The ad also runs against NASA regulations that prohibit the agency from endorsing "a commercial product, service or activity."

"Astronauts or employees who are currently employed by NASA cannot have their names, likenesses or other personality traits displayed in any advertisements or marketing material," the rules say.

The Trump campaign did not respond to a request for comment.

An online petition urging the campaign to remove the ad had more than 7,000 signatures by Friday. "NASA and the space industry as a whole have long tried to stay out of politics, and, until this Administration, that goal was at least partly attained," the petition read.

Trump has made space a priority, and has sought to increase NASA's budget significantly to fuel an attempt to return astronauts to the bay by 2024 under a dramatically expedited timeline that many think impossible.

Trump bragged recently that his administration has "reinvigorated" NASA, which he wrongly said "was dead as a door nail, but now it's very much alive."

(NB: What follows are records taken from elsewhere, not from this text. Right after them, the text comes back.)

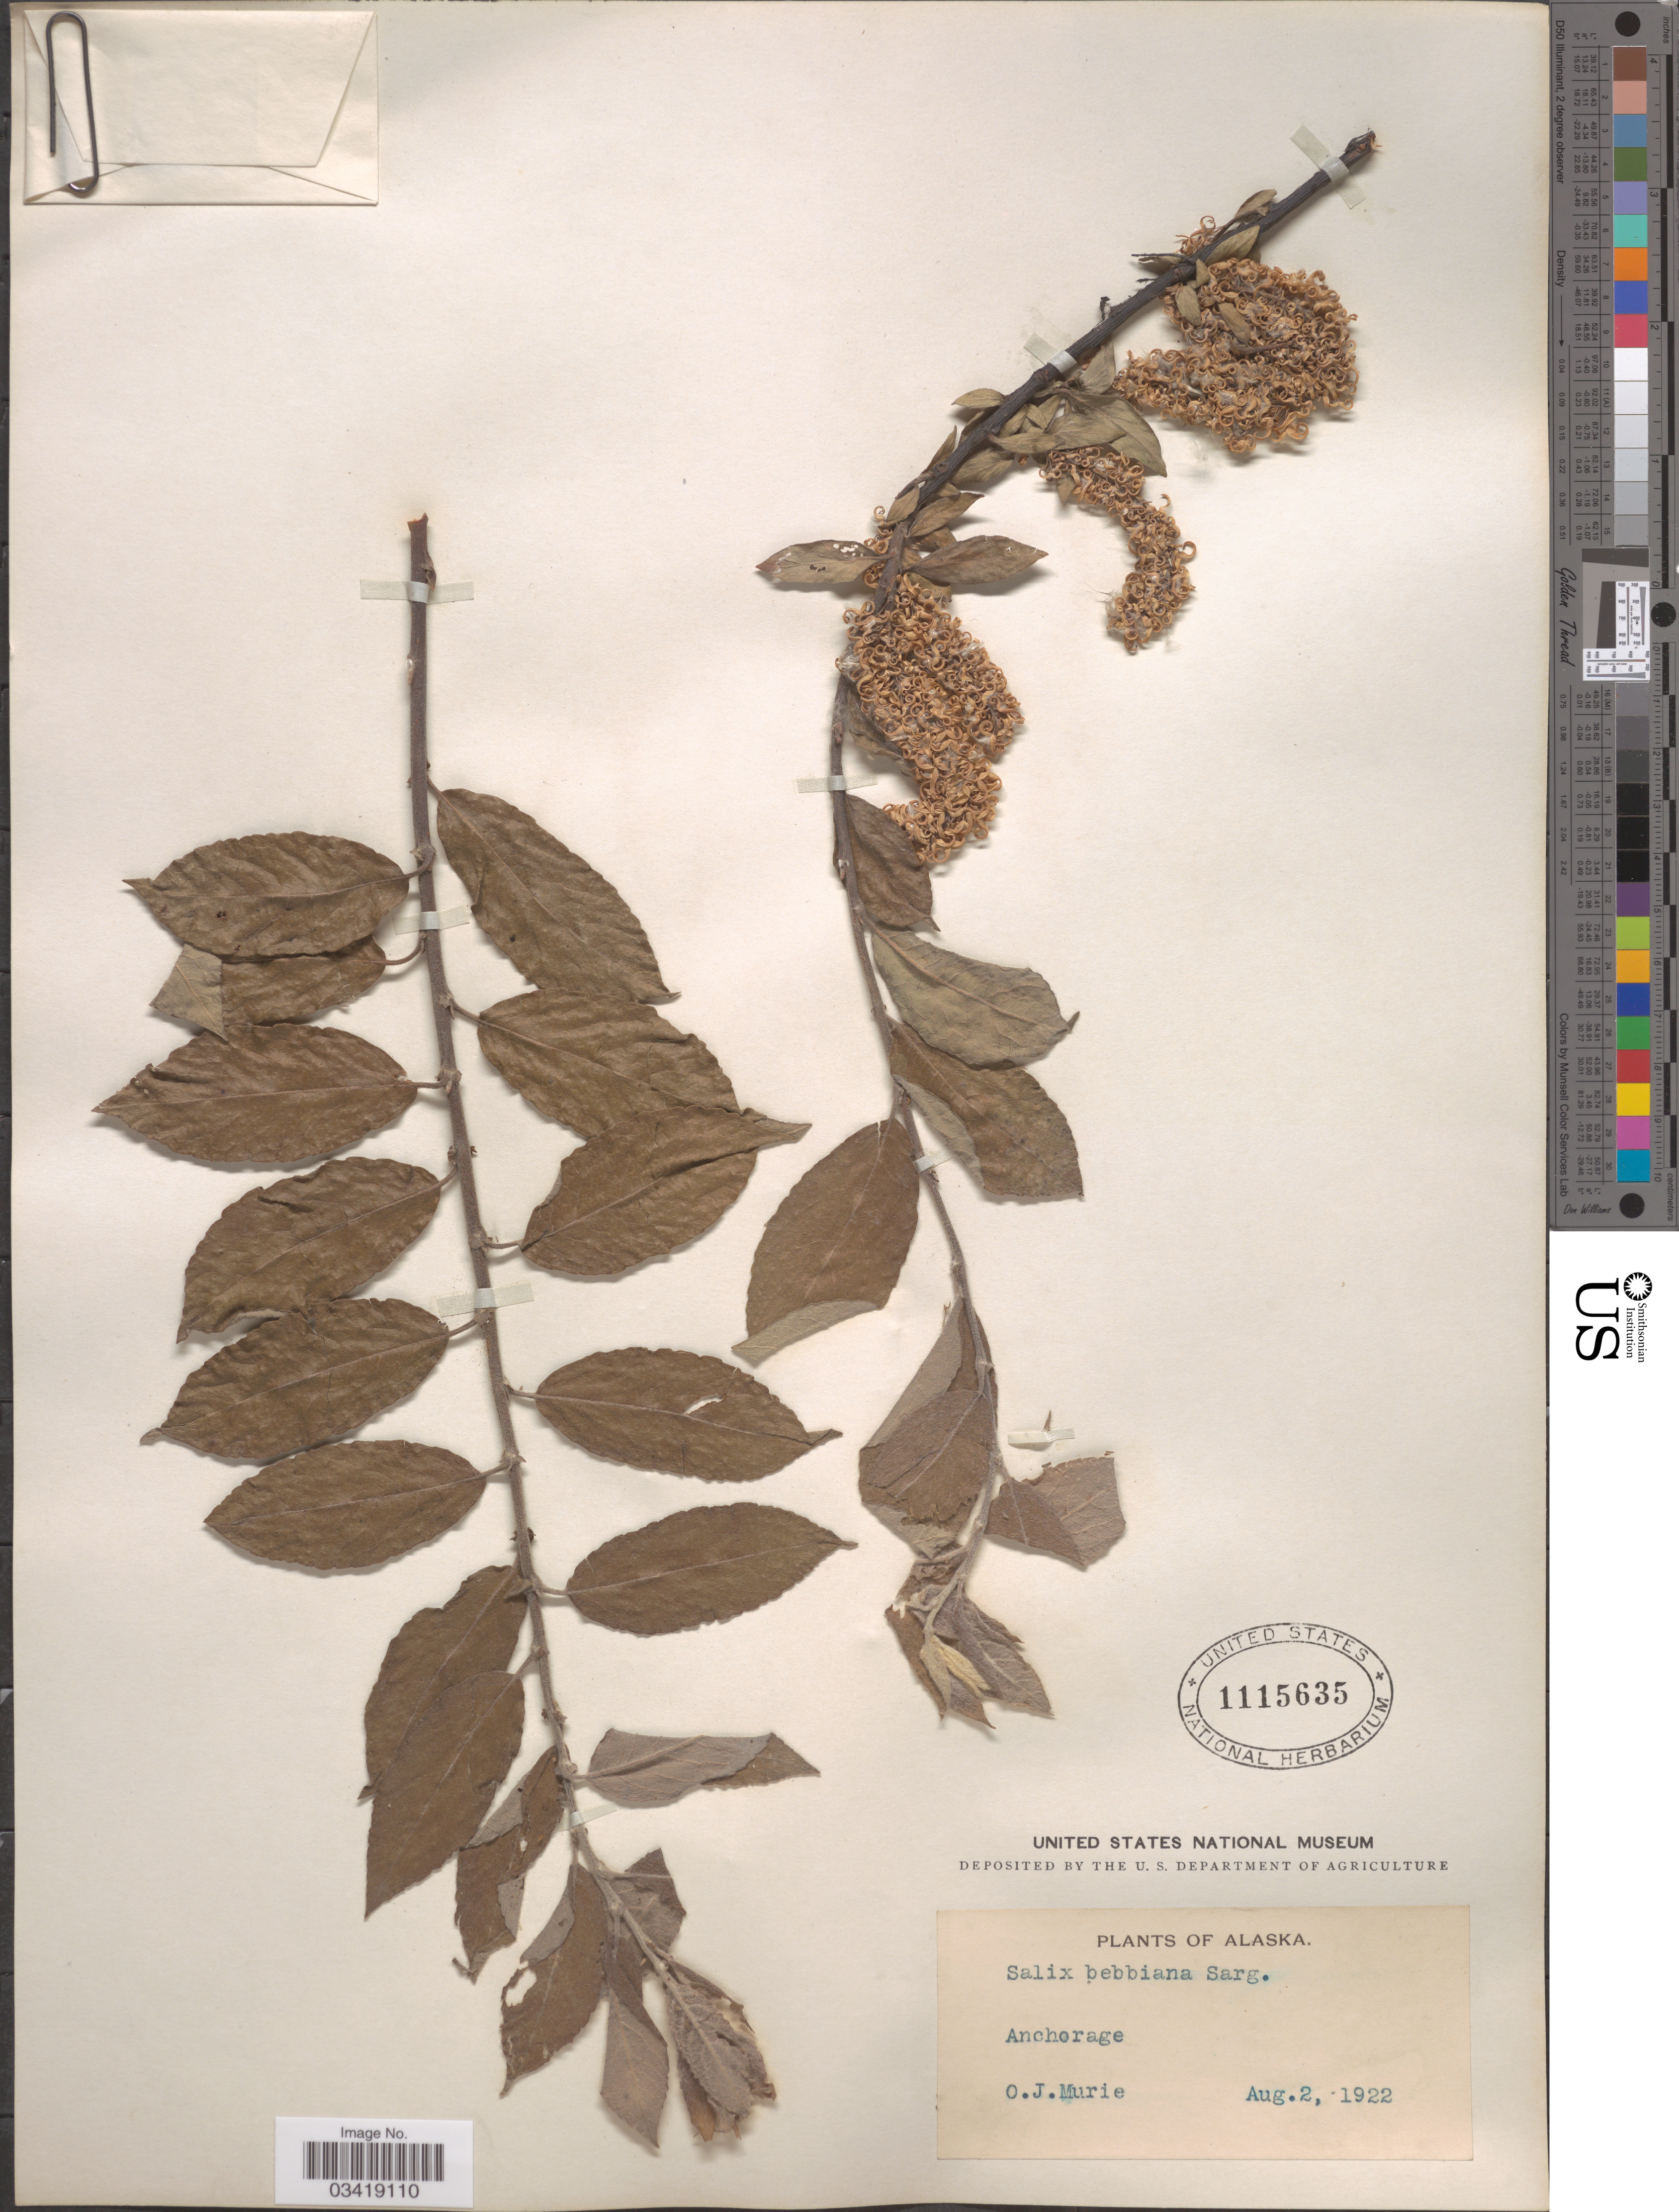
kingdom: Plantae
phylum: Tracheophyta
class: Magnoliopsida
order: Malpighiales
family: Salicaceae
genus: Salix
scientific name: Salix bebbiana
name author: Sarg.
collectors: O. Murie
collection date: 1922-08-02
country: United States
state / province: Alaska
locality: Anchorage.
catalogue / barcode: US 1115635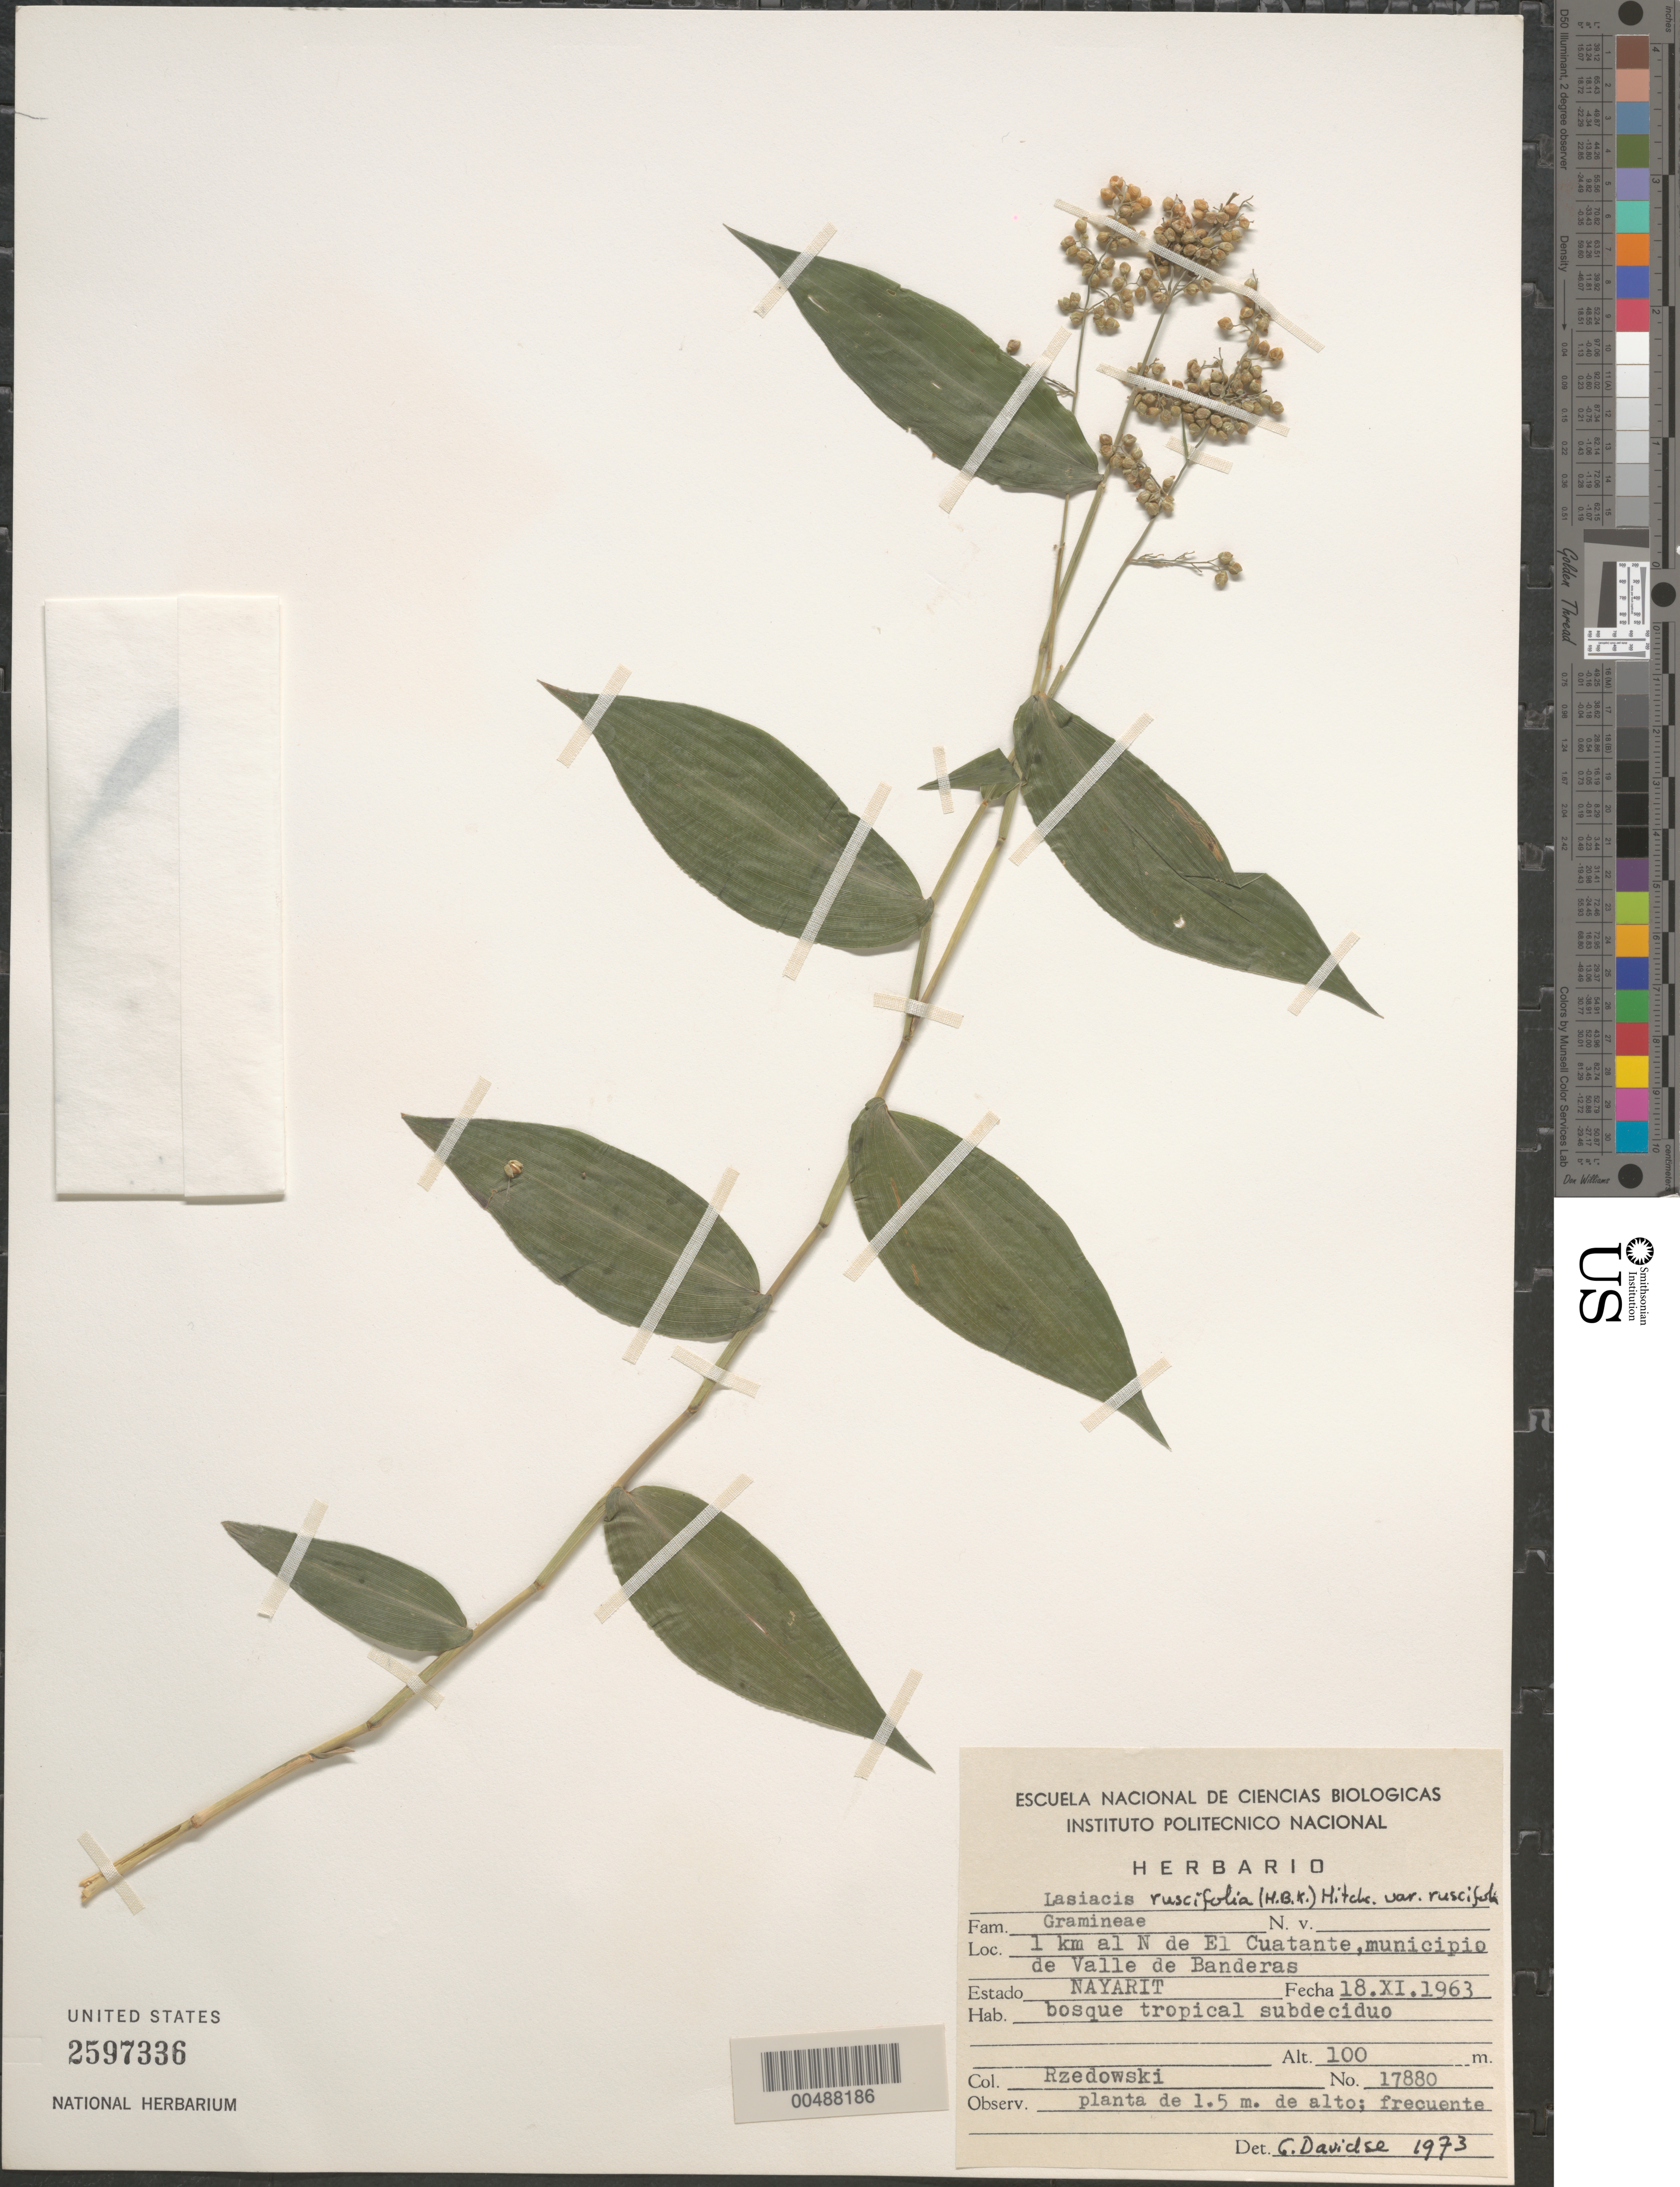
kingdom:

NASA began relying on the private sector for launches to the space station under President George W. Bush when it hired SpaceX and a company then called Orbital Sciences to fly cargo and supplies there. Under President Barack Obama, the space agency extended the program to hire two companies, SpaceX and Boeing, to fly its astronauts in what was a controversial decision, derided by many who thought the private sector should not be entrusted with the lives of NASA's astronauts.

NASA administrator Jim Bridenstine, however, has gone out of his way to praise his predecessor, Charlie Bolden, who served as the head of the space agency under Obama.

"Charlie Bolden did just yeoman's work in order to get this program off the ground, get if going," he said in the days leading up to the launch. "And here we are, all these years later, having this success."

He added that the program “demonstrates the success when you have continuity of purpose going from one administration to the next.”